Building Cognitive Tutors with Programming by Demonstration: When Simulated Students help Cognitive Modeling and Educational Studies
Carnegie Mellon University, Pittsburgh PA
Investigators
Abstract
This project will develop a novel design for an Intelligent Authoring System for Cognitive Tutors. The system includes a machine learning facility - called the Simulated Student - that generates a "cognitive model" which can perform the subject task just as students do. The Simulated Student learns the production rules in the cognitive model much like a human student: by observing examples of worked-out problem solutions, reading associated instructions, and getting feedback on solution attempts. The author provides the examples, English instructions, and solution feedback, and thus acts more like a teacher than a programmer.

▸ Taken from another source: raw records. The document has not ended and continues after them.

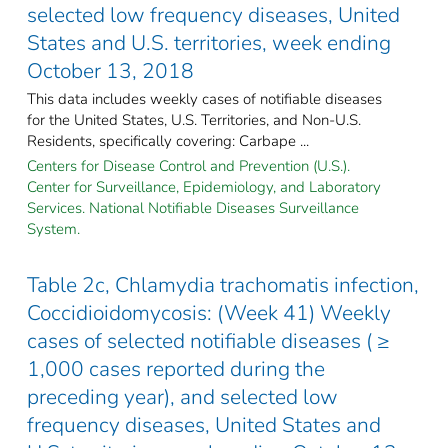
selected low frequency diseases, United
States and U.S. territories, week ending
October 13, 2018
This data includes weekly cases of notifiable diseases
for the United States, U.S. Territories, and Non-U.S.
Residents, specifically covering: Carbape ...
Centers for Disease Control and Prevention (U.S.).
Center for Surveillance, Epidemiology, and Laboratory
Services. National Notifiable Diseases Surveillance
System.
Table 2c, Chlamydia trachomatis infection,
Coccidioidomycosis: (Week 41) Weekly
cases of selected notifiable diseases ( ≥
1,000 cases reported during the
preceding year), and selected low
frequency diseases, United States and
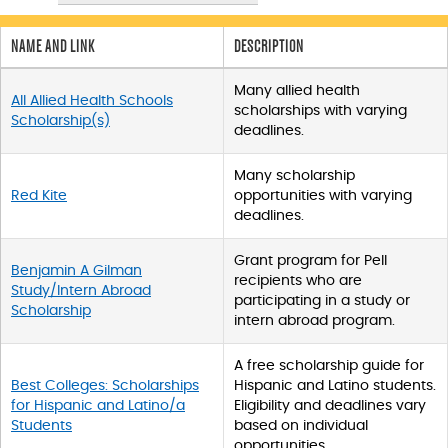
p
d
a
NAME AND LINK
DESCRIPTION
t
a
Many allied health
All Allied Health Schools
t
scholarships with varying
Scholarship(s)
a
deadlines.
b
l
Many scholarship
e
Red Kite
opportunities with varying
s
deadlines.
_
f
Grant program for Pell
r
Benjamin A Gilman
recipients who are
o
Study/Intern Abroad
participating in a study or
n
Scholarship
intern abroad program.
t
e
n
A free scholarship guide for
d
Best Colleges: Scholarships
Hispanic and Latino students.
_
for Hispanic and Latino/a
Eligibility and deadlines vary
s
Students
based on individual
t
opportunities.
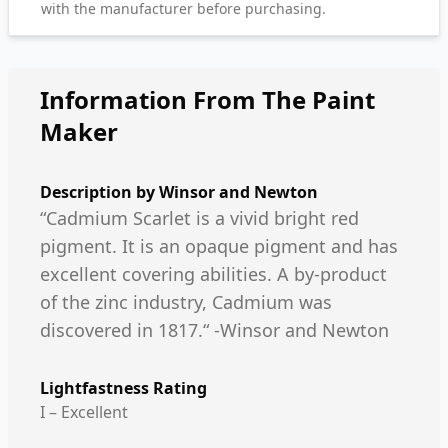
with the manufacturer before purchasing.
Information From The Paint
Maker
Description by
Winsor and Newton
“Cadmium Scarlet is a vivid bright red
pigment. It is an opaque pigment and has
excellent covering abilities. A by-product
of the zinc industry, Cadmium was
discovered in 1817.“ -Winsor and Newton
Lightfastness Rating
I – Excellent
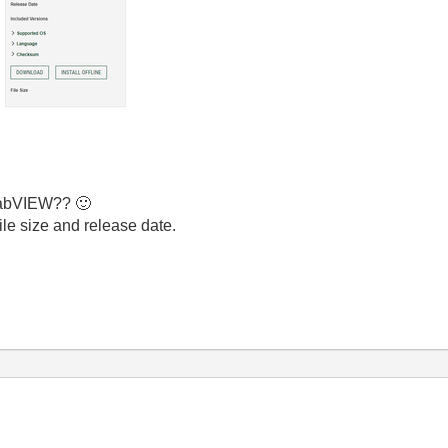
 LabVIEW??
🙂
ile size and release date.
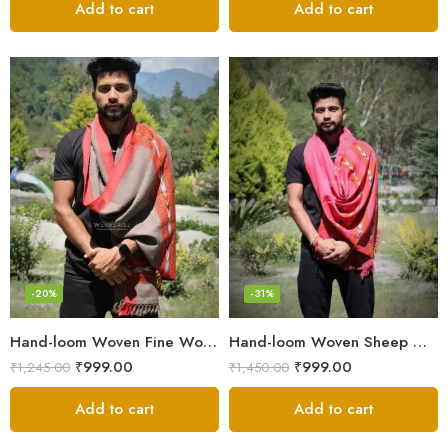
Add to cart
Add to cart
-20%
-31%
Hand-loom Woven Fine Wool Stole Scarf for Men in Elegant Grey
Hand-loom Woven Sheep Wool Men’s Stole Scarf – Pink
₹
999.00
₹
999.00
₹
1,245.00
₹
1,450.00
Add to cart
Add to cart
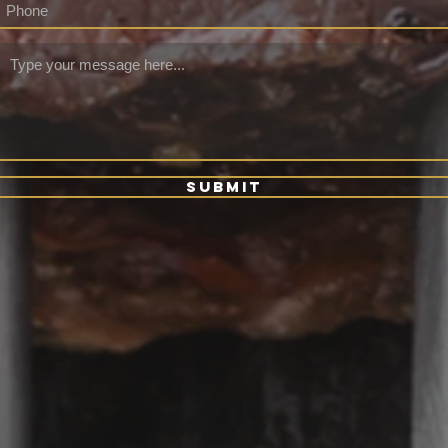
Submit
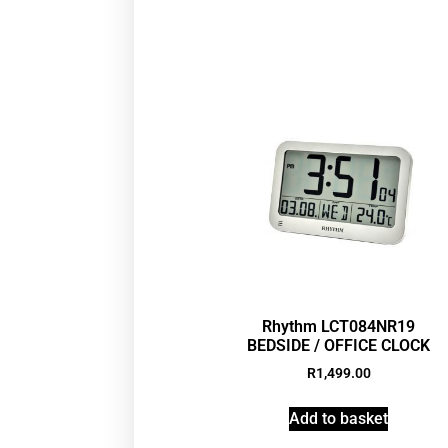
Rhythm LCT084NR19
BEDSIDE / OFFICE CLOCK
R
1,499.00
Add to basket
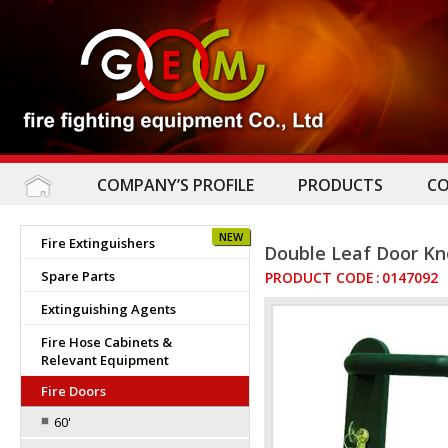
COMPANY’S PROFILE
PRODUCTS
C
NEW
Fire Extinguishers
Double Leaf Door K
Spare Parts
PRODUCT CODE
:
0147092
Extinguishing Agents
Fire Hose Cabinets &
Relevant Equipment
Fire Doors
60'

In this way, the Simulated Student allows authors to bypass the time-consuming and difficult-to-learn programming that is currently required to build the Cognitive Model component of a Cognitive Tutor. The key technology behind Simulated Students is programming by demonstration, in which machine learning is integrated tightly into a user interface. We plan to use learning methods based on Inductive Logic Programming and Statistical Relational Learning. With the proposed Intelligent Authoring System, an author will perform the following steps to build a tutor: (1) build a graphic user interface (GUI) for the tutor; (2) demonstrate solutions, by solving problems with the GUI and annotating steps with instructional messages, thus providing training data for the Simulated Student to learn production rules that replicate the demonstrations; and (3) test the production rules and giving the Simulated Student feedback on its solutions for another set of problems. This effort builds upon a suite of Cognitive Tutor Authoring Tools (CTAT), which includes a built-in GUI builder, a facility to demonstrate solution steps and recode them, and facilities to write and test production rules. The proposed Intelligent Authoring System will be implemented by integrating the Simulated Student into CTAT, so all three authoring steps will be a natural extension of existing authoring tools. This project has broader impacts in advancing intelligent systems technology and in providing better cognitive tutors by allowing teachers to be authors.